Pennington et al., GloVe: Global Vectors for Word Representation.

Week 7, Stochastic inference. Spectral and matrix-based inference.

Hoffman et al., Online Learning for Latent Dirichlet Allocation.
[suggested] Hoffman et al., Stochastic Variational Inference.
Background: Arora et al., A Practical Algorithm for Topic Modeling with Provable Guarantees

Week 8, Topic Model Evaluation. Reading: (Select two for your review.) IN CLASS: fill out this topic model evaluation form.

Chang et al., Reading Tea Leaves: How Humans Interpret Topic Models.
Wallach et al., Evaluation Methods for Topic Models.
AlSumait et al., Topic Significance Ranking of LDA Generative Models.
Newman et al., Automatic Evaluation of Topic Coherence.

Week 9, Embeddings part II: non-Euclidean, bilingual, evaluation.

Nickel et al., Poincaré Embeddings for Learning Hierarchical Representations
Schnabel et al., Evaluation methods for unsupervised word embeddings
Upadhyay et al., Cross-lingual Models of Word Embeddings: An Empirical Comparison (a good survey of both bilingual embeddings and evaluations)

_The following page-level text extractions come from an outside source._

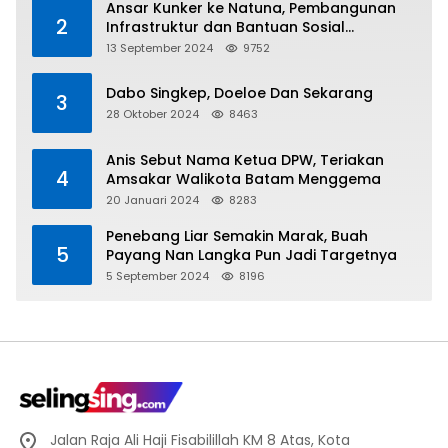
Ansar Kunker ke Natuna, Pembangunan
2
Infrastruktur dan Bantuan Sosial
Direalisasikan Hingga Pulau Tiga
13 September 2024
9752
Dabo Singkep, Doeloe Dan Sekarang
3
28 Oktober 2024
8463
Anis Sebut Nama Ketua DPW, Teriakan
4
Amsakar Walikota Batam Menggema
20 Januari 2024
8283
Penebang Liar Semakin Marak, Buah
5
Payang Nan Langka Pun Jadi Targetnya
5 September 2024
8196
Jalan Raja Ali Haji Fisabilillah KM 8 Atas, Kota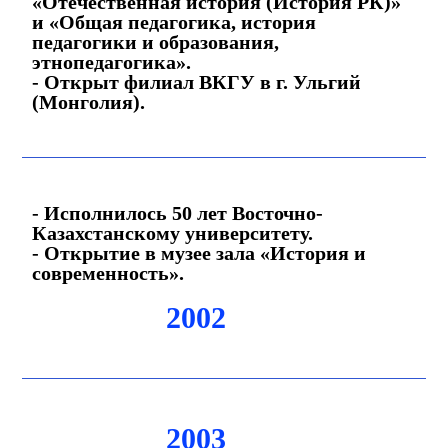
«Отечественная история (История РК)»
и «Общая педагогика, история
педагогики и образования,
этнопедагогика».
- Открыт филиал ВКГУ в г. Ульгий
(Монголия).
- Исполнилось 50 лет Восточно-
Казахстанскому университету.
- Открытие в музее зала «История и
современность».
2002
2003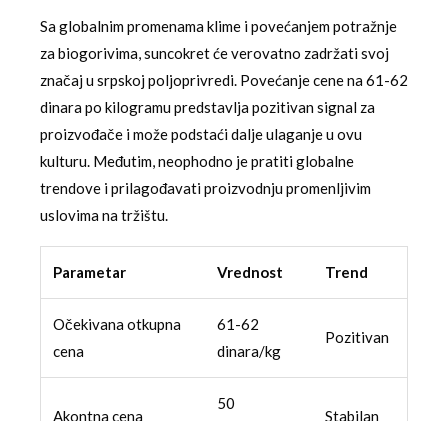
Sa globalnim promenama klime i povećanjem potražnje
za biogorivima, suncokret će verovatno zadržati svoj
značaj u srpskoj poljoprivredi. Povećanje cene na 61-62
dinara po kilogramu predstavlja pozitivan signal za
proizvođače i može podstaći dalje ulaganje u ovu
kulturu. Međutim, neophodno je pratiti globalne
trendove i prilagođavati proizvodnju promenljivim
uslovima na tržištu.
Parametar
Vrednost
Trend
Očekivana otkupna
61-62
Pozitivan
cena
dinara/kg
50
Akontna cena
Stabilan
dinara/kg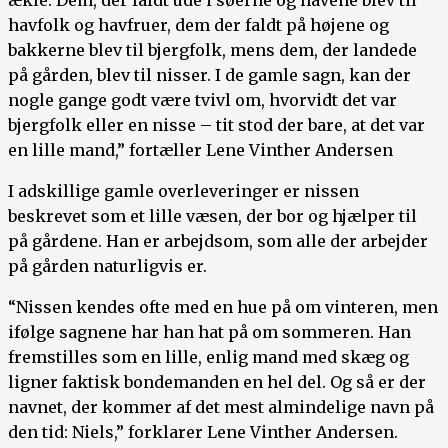
havfolk og havfruer, dem der faldt på højene og
bakkerne blev til bjergfolk, mens dem, der landede
på gården, blev til nisser. I de gamle sagn, kan der
nogle gange godt være tvivl om, hvorvidt det var
bjergfolk eller en nisse – tit stod der bare, at det var
en lille mand,” fortæller Lene Vinther Andersen
I adskillige gamle overleveringer er nissen
beskrevet som et lille væsen, der bor og hjælper til
på gårdene. Han er arbejdsom, som alle der arbejder
på gården naturligvis er.
“Nissen kendes ofte med en hue på om vinteren, men
ifølge sagnene har han hat på om sommeren. Han
fremstilles som en lille, enlig mand med skæg og
ligner faktisk bondemanden en hel del. Og så er der
navnet, der kommer af det mest almindelige navn på
den tid: Niels,” forklarer Lene Vinther Andersen.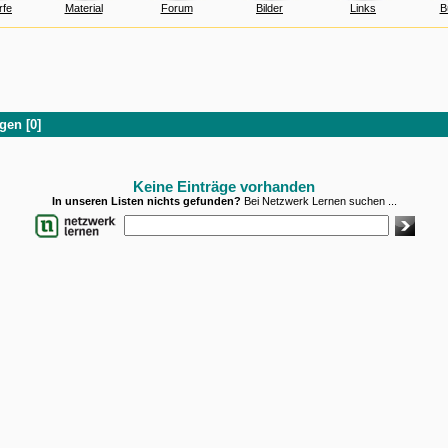
rfe
Material
Forum
Bilder
Links
B
gen [0]
Keine Einträge vorhanden
In unseren Listen nichts gefunden?
Bei Netzwerk Lernen suchen ...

Week 10, Contextualized embeddings and BERT

Wieting et al., CHARAGRAM: Embedding Words and Sentences via Character n-grams
Peters et al., Deep contextualized word representations (page links to arXiv PDF)
Devlin et al., BERT: Pre-training of Deep Bidirectional Transformers for Language Understanding, with code

Week 11, Networks

Lancichinetti et al., A high-reproducibility and high-accuracy method for automated topic classification.
Ball et al., An efficient and principled method for detecting communities in networks.

Week 12, Project presentations.

Grading: 50% of the grade will be assigned for the independent research project. The remaining 50% will be based on class presentations and participation. Students will take turns leading in-class discussion of papers or presenting reports on implementations for simple algorithms. Students will also be expected to share ideas about their ongoing projects and provide constructive feedback to other members of the class, so participation will be essential. The beginning of the class will focus more on reading, the end of the class will focus on your research projects.